As an extension, we also allow "WORLDSPACEREFLECTIONVECTOR"
and "WORLDSPACENORMAL" texture generation modes.
TODO: not implemented modes: "SPHERE-LOCAL", "NOISE", "NOISE-EYE",
"SPHERE-REFLECT", "SPHERE-REFLECT-LOCAL".
TextureProperties
minificationFilter, magnificationFilter,
anisotropicDegree are supported. TODO: rest is not.
See glViewImage (online docs) features
for the full list of 2D image formats we can handle.
See lower on this page for details about DDS format
support.
Comments about X3D MultiTexturing problems
and solutions (used in our engine, and proposed for future X3D spec) are here. (online docs)
DirectDraw
Surface (DDS) image format is supported. This format allows to store textures
compressed for GPU (S3TC), storing mipmaps, cube maps, and volume (3D) textures.
A number of technical details about DDS implementation are below, but in short:
we try to support all formats and all options of DDS in a standard way.
You may find example DDS images inside our VRML/X3D demo models (look inside textures subdirectory for *.dds files). You can open them directly with our image viewer glViewImage (online docs).
Implementation history:
- DDS support is natively built into the engine. Since I knew that I want to use many of DDS features, like cube maps, 3D textures, mipmaps, compression, I decided the best way to go will be to create my own reader, instead of relying on external tools.
- Other notable open-source implementations of DDS are by GIMP-DDS plugin and new ImageMagick (since 6.3.9).

^^^^

**What to do**
1. Answer these questions on the passage about texture support:
(a) Which two texture generation modes are allowed as an extension?
(b) Besides compressed textures, what kinds of data can the DDS format store?
(c) Since which version has ImageMagick offered a DDS implementation?
2. In the passage about texture support, rewrite the part that opens with "As an extension, we" and closes with "rest is not.", substituting "handled" for "supported".

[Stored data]
^^^^

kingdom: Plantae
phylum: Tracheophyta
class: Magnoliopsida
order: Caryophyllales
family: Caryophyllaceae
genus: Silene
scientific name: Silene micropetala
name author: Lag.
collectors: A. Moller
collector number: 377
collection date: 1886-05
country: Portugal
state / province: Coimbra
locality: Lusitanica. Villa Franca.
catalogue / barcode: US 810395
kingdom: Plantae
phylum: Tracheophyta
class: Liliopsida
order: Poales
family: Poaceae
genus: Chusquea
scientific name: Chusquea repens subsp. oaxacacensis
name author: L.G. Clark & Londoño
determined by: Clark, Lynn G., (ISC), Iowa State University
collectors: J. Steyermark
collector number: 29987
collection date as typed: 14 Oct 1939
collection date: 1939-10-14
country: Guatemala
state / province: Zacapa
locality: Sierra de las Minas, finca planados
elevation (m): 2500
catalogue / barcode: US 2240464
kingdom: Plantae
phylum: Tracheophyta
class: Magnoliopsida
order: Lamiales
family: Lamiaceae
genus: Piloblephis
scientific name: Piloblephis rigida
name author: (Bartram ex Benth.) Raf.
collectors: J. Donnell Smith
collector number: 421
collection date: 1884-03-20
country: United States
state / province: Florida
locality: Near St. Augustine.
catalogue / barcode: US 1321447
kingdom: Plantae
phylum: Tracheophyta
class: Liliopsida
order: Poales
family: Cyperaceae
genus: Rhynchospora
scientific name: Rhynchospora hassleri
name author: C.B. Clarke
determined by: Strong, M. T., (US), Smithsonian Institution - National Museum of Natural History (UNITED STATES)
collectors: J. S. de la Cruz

^^^^

**Solutions to each task**
1.
(a) "WORLDSPACEREFLECTIONVECTOR" and "WORLDSPACENORMAL"
(b) Mipmaps, cube maps, and volume (3D) textures
(c) Version 6.3.9

2.
As an extension, we also allow "WORLDSPACEREFLECTIONVECTOR"
and "WORLDSPACENORMAL" texture generation modes.
TODO: not implemented modes: "SPHERE-LOCAL", "NOISE", "NOISE-EYE",
"SPHERE-REFLECT", "SPHERE-REFLECT-LOCAL".
TextureProperties
minificationFilter, magnificationFilter,
anisotropicDegree are handled. TODO: rest is not.